If you want to make the trade-off between bad sound and quiet surfaces with whatever Heavy Vinyl pressing might be available, well, that's certainly your prerogative, but we can't imagine losing what's good about this music -- the size, the energy, the presence, the clarity, the weight -- just to hear it with less background noise.
A Must Own Rock Record
This Demo Disc quality recording should be part of any serious Rock Collection. Others that belong in that category can be found here.
Side One
- Intruder
- No Self Control
- Start
- I Don't Remember
- Family Snapshot
- And Through The Wire
Side Two
- Games Without Frontiers
- Not One Of Us
- Lead A Normal Life
- Biko
AMG 5 Star Rave Review
Generally regarded as Peter Gabriel's finest record, his third eponymous album finds him coming into his own, crafting an album that's artier, stronger, more song-oriented than before. Consider its ominous opener, the controlled menace of "Intruder." He's never found such a scary sound, yet it's a sexy scare, one that is undeniably alluring, and he keeps this going throughout the record.
For an album so popular, it's remarkably bleak, chilly, and dark -- even radio favorites like "I Don't Remember" and "Games Without Frontiers" are hardly cheerful, spiked with paranoia and suspicion, insulated in introspection. For the first time, Gabriel has found the sound to match his themes, plus the songs to articulate his themes.
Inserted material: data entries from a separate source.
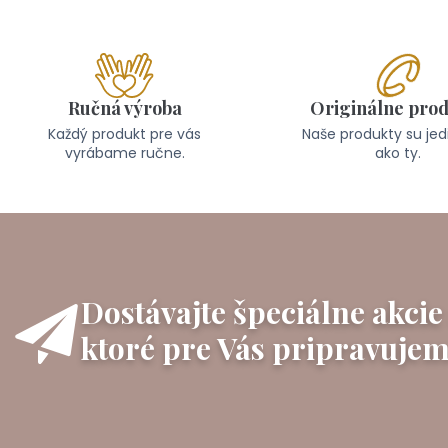
Ručná výroba
Originálne pro
Každý produkt pre vás
Naše produkty su je
vyrábame ručne.
ako ty.
Dostávajte špeciálne akcie
ktoré pre Vás pripravujem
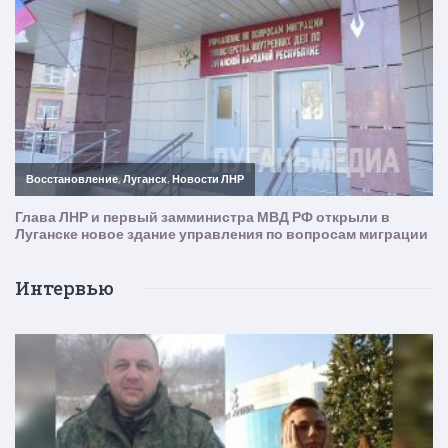
Интервью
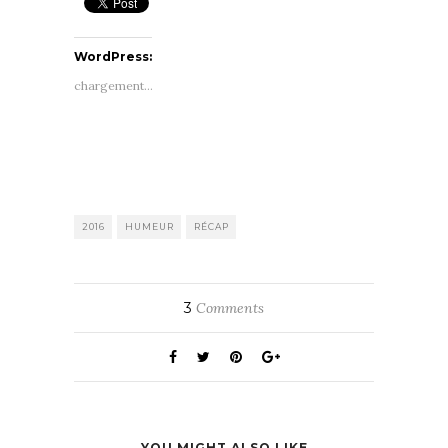
WordPress:
chargement…
2016
HUMEUR
RÉCAP
3
Comments
YOU MIGHT ALSO LIKE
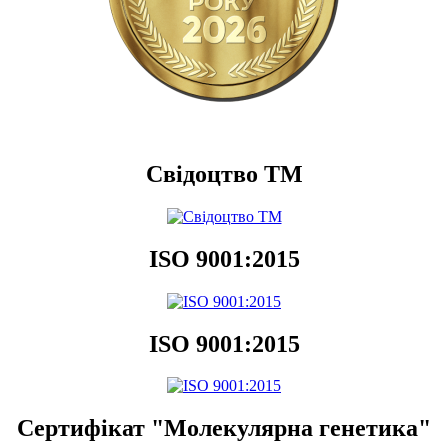
Свідоцтво ТМ
ISO 9001:2015
ISO 9001:2015
Сертифікат "Молекулярна генетика"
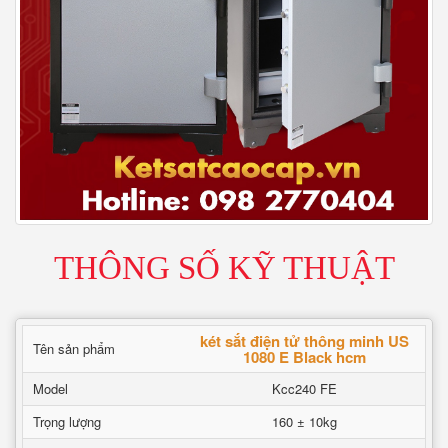
THÔNG SỐ KỸ THUẬT
két sắt điện tử thông minh US
Tên sản phẩm
1080 E Black hcm
Model
Kcc240 FE
Trọng lượng
160 ± 10kg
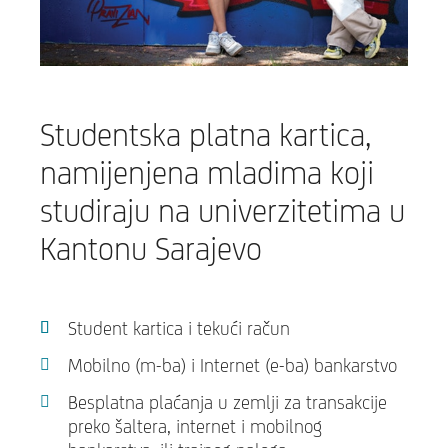
Studentska platna kartica,
namijenjena mladima koji
studiraju na univerzitetima u
Kantonu Sarajevo
Student kartica i tekući račun
Mobilno (m-ba) i Internet (e-ba) bankarstvo
Besplatna plaćanja u zemlji za transakcije
preko šaltera, internet i mobilnog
Each aspect of the album works, feeding off each other, creating a romantically gloomy, appealingly arty masterpiece. It's the kind of record where you remember the details in the production as much as the hooks or the songs, which isn't to say that it's all surface -- it's just that the surface means as much as the songs, since it articulates the emotions as well as Gabriel's cubist lyrics and impassioned voice. He wound up having albums that sold more, or generated bigger hits, but this third Peter Gabriel album remains his masterpiece.